If you have tried seemingly every diet, and are still dealing with health issues (this was me), then you may find some relief from your symptoms on an animal-based diet (this was also me).
If you are feeling low energy, or have brain fog, general malaise or just not feeling well in general, then the animal-based diet could help to boost your energy and mental clarity.
Even if you are feeling good, but still feel like you could be feeling better, then it could help you to increase performance throughout the day, or in the gym.
What kind of health issues does animal-based help with?
An animal-based diet can help with a wide array of health issues, including, but not limited to, the following:
- Autoimmune issues
- Weight loss
- Gut issues
- Mood disorders
Animal-based diets are high in many micronutrients that a lot of other diets are lacking such as B vitamins (especially B12), calcium, iron and zinc. Boosting nutrient uptake provides our bodies with the fuel they need to function properly.
Additionally, it removes a lot of the foods that cause issues such as swelling and inflammation, which over time cause more significant health issues to arise.
Can I lose weight on an animal-based diet?
Yes, lots of people have had good experiences losing weight on an animal-based diet. With that being said, there are a lot of factors that go into losing weight, including proper thyroid function. Low thyroid function can impede weight loss, so for some it is also important to address the thyroid, or other health issues simultaneously.
Where can I find delicious, easy animal-based recipes?
This is something I have recently started creating more and more recipes for, so my list is limited, but I do have some really delicious animal-based recipes here.
I also recommend checking out Dr. Saladino’s Carnivore Code Cookbook.
Ash Eats is also a great site for some very creative animal-based recipes.
What health benefits have I personally experienced with an animal-based diet?
I started eating animal-based in August of this year. I mainly did it as an elimination diet because I was having gut inflammation and bloating issues, and wanted to figure out what was causing it.
I found that it helped tremendously with my gut issues, and that the issue for me was too much starch. I also eliminated processed sugars and only consumed honey and maple syrup. This helped me to learn that my mood takes a turn for the worse when I eat processed sugar, but I don’t experience the same when I consume honey or maple syrup.

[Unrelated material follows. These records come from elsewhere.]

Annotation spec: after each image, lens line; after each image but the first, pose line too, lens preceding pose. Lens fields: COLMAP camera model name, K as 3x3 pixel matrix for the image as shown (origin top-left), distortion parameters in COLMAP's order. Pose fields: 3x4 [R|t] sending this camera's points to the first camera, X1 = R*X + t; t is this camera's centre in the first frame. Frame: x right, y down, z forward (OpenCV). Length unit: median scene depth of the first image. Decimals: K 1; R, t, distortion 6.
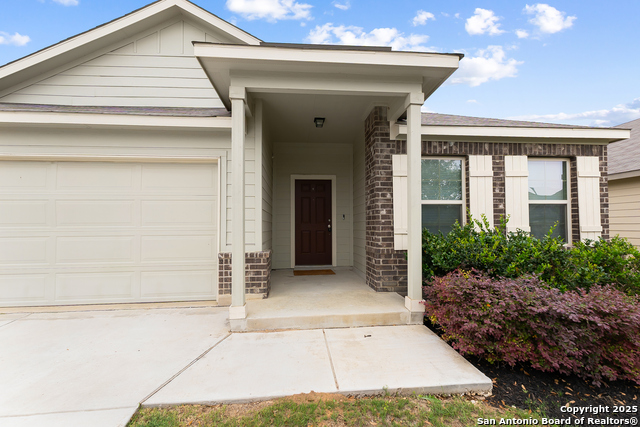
lens RADIAL K [[270.2, 0, 318.3], [0, 270.2, 211.2], [0, 0, 1]] dist [0.013666, 0.000039]
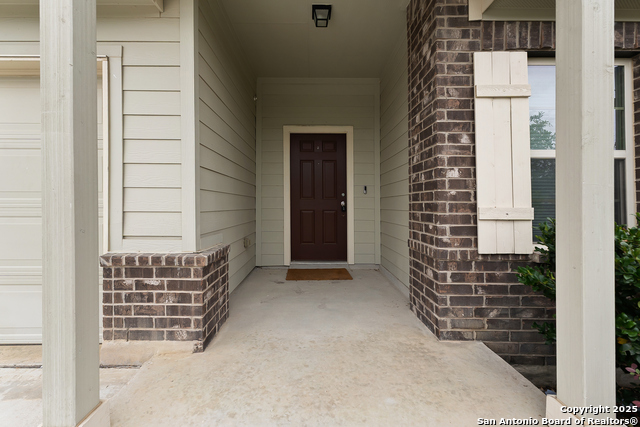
lens RADIAL K [[275.3, 0, 285.7], [0, 275.3, 189.6], [0, 0, 1]] dist [0.000276, -0.000056]
pose [[0.984148, -0.001069, -0.177344, 0.033839], [0.001389, 0.999998, 0.001681, 0.030172], [0.177342, -0.001901, 0.984147, 0.464720]]
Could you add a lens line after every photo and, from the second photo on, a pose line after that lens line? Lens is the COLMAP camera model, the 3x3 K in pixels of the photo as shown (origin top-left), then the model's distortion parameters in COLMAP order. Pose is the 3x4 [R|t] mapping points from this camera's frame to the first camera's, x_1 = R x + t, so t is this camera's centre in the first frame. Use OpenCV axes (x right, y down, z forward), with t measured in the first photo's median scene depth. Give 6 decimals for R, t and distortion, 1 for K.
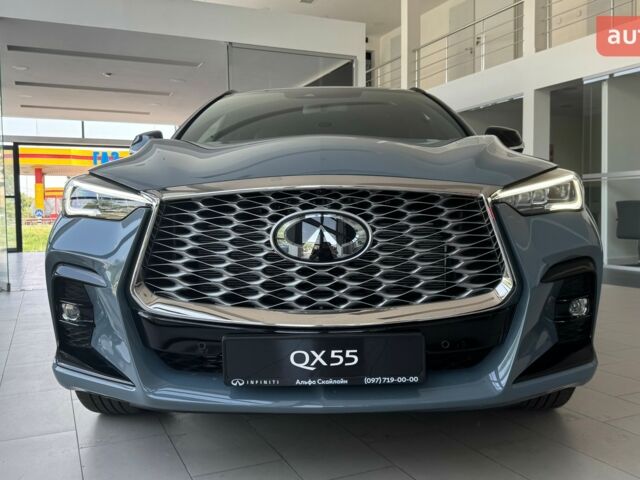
lens RADIAL K [[616.4, 0, 320.0], [0, 616.4, 240.0], [0, 0, 1]] dist [0.147545, -0.326442]
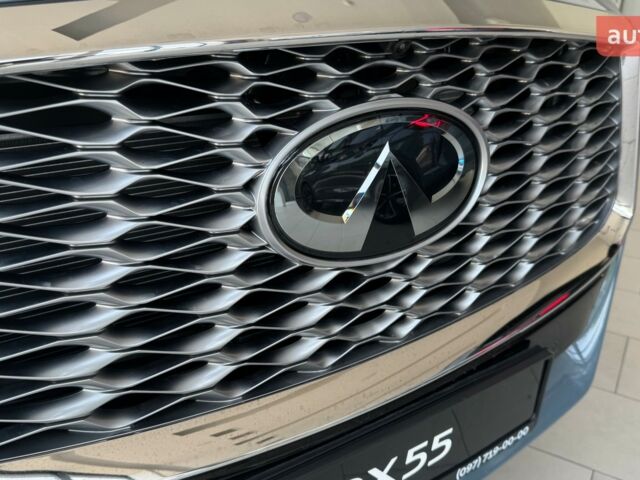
lens RADIAL K [[616.4, 0, 320.0], [0, 616.4, 240.0], [0, 0, 1]] dist [0.147545, -0.326442]
pose [[0.819573, -0.197367, 0.537910, -0.221323], [-0.004364, 0.936624, 0.350309, -0.096470], [-0.572959, -0.289451, 0.766770, 0.740389]]
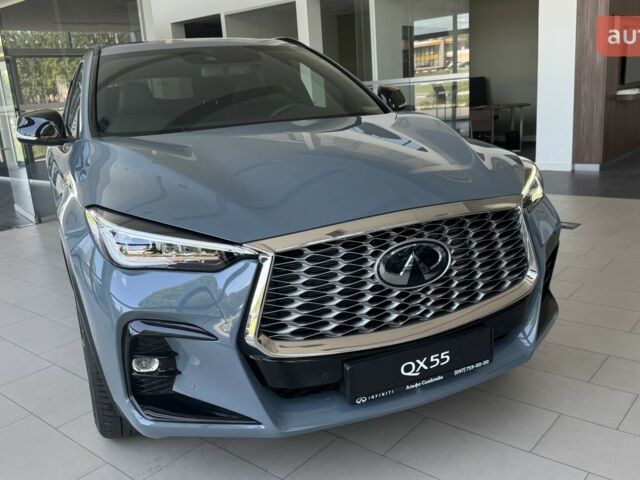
lens RADIAL K [[616.4, 0, 320.0], [0, 616.4, 240.0], [0, 0, 1]] dist [0.147545, -0.326442]
pose [[0.905719, -0.157211, 0.393647, -0.599413], [0.084864, 0.977129, 0.194979, -0.286163], [-0.415297, -0.143190, 0.898346, 0.043955]]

Lastly, it taught me that I was undereating and undernourished previously, even following a paleo and keto diet. I feel better and more energetic now, following animal-based than I have before, and have noticed a decrease in my headaches and muscle cramping from consuming the most nutrient-dense foods. There is no room in my diet for processed empty carbs now, especially since they all make me feel crappy and low energy.
Is animal-based the same as carnivore?
No, it is not. However, all carnivore foods are part of the animal-based diet. You could be mainly carnivore, and occasionally incorporate some other animal-based foods as you see fit. There is quite the spectrum, as far as animal-based goes. Some consume a lot of meat, whereas others may consume a lot of fruit and honey.

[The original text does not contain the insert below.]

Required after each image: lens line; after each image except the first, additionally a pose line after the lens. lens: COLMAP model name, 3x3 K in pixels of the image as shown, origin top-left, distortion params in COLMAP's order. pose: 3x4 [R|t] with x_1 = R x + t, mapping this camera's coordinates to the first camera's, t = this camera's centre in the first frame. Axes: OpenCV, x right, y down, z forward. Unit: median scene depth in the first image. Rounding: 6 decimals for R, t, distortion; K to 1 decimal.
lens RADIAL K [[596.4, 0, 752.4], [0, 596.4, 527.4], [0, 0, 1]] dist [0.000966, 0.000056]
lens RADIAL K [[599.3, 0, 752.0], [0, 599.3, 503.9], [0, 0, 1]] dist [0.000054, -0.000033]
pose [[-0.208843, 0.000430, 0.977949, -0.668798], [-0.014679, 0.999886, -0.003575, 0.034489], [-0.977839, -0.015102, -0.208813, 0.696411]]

Do I need to track my macros?
No, you do not! That is one of the things I really love about the animal-based diet. There are no carb thresholds you need to abide by, or ketones to track. However, if you are curious, there are some general guidelines based on your weight, if you are looking for a nice balanced animal-based diet. I recommend tracking your macros for just a couple of days until you feel like you have a good handle on it:
- Carbs: 0.6 – 0.8 g/lb of body weight (or desired body weight if very different from current weight)
- Fats: 0.8 – 1 g/lb of weight
- Proteins: 1 – 1.2 g/lb of weight
The animal-based way of eating is still relatively small, so there are not a lot of resources out there at this time. For those interested in learning more about the animal-based diet, Dr. Paul Saladino’s book The Carnivore Code is a good place to dive deep into the nutrition and benefits.